## Version difference data
Segment Open
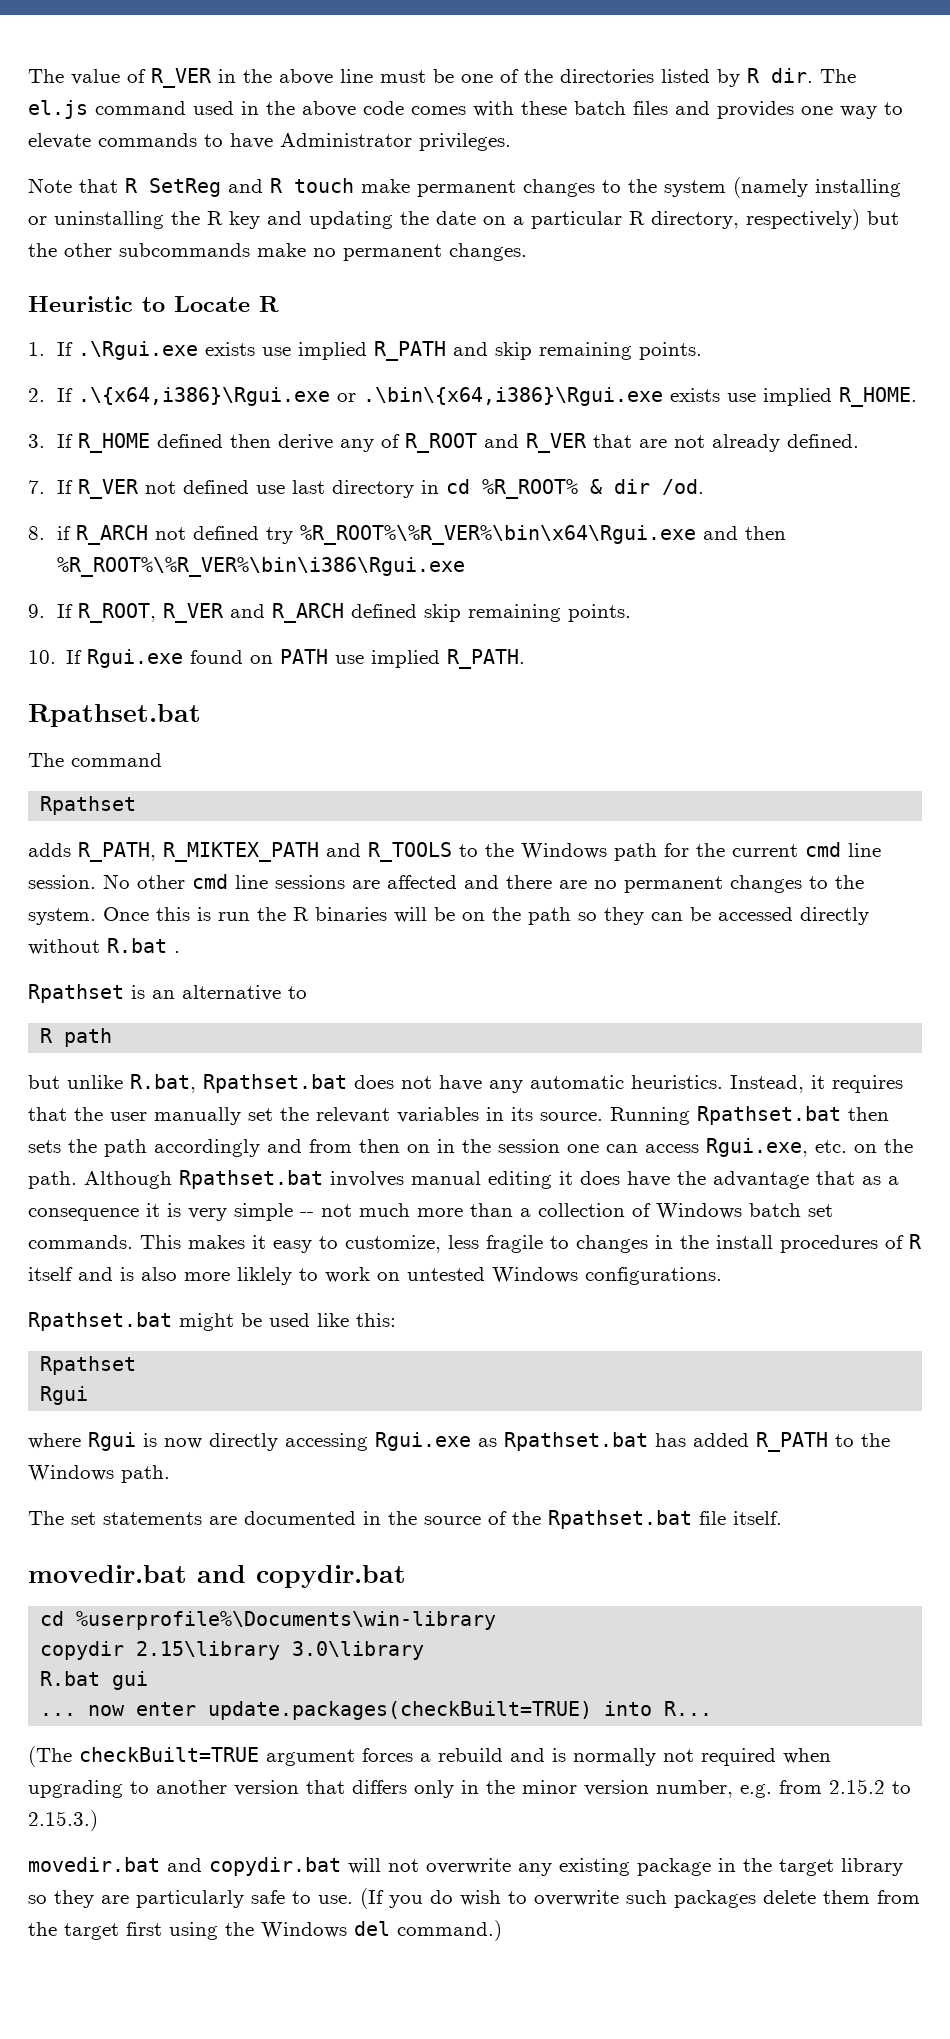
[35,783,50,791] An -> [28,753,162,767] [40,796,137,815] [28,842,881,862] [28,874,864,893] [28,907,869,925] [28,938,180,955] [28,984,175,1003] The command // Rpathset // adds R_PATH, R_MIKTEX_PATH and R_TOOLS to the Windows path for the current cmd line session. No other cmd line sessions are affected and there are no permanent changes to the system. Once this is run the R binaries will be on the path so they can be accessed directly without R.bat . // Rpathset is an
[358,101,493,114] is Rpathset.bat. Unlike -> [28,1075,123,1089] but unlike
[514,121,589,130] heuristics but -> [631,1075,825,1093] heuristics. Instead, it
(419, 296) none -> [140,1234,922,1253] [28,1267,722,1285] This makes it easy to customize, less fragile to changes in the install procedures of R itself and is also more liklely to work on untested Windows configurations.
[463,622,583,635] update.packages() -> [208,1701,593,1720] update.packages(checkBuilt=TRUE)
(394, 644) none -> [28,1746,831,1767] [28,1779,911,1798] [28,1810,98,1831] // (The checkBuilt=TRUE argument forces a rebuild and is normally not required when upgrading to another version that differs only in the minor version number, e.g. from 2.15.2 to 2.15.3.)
Segment Closed
## YOUR INSTRUCTIONS
Search the entries above for the string "Rpathset", and report each line where it occurs.

## SOLVED PROBLEM
[35,783,50,791] An -> [28,753,162,767] [40,796,137,815] [28,842,881,862] [28,874,864,893] [28,907,869,925] [28,938,180,955] [28,984,175,1003] The command // Rpathset // adds R_PATH, R_MIKTEX_PATH and R_TOOLS to the Windows path for the current cmd line session. No other cmd line sessions are affected and there are no permanent changes to the system. Once this is run the R binaries will be on the path so they can be accessed directly without R.bat . // Rpathset is an
[358,101,493,114] is Rpathset.bat. Unlike -> [28,1075,123,1089] but unlike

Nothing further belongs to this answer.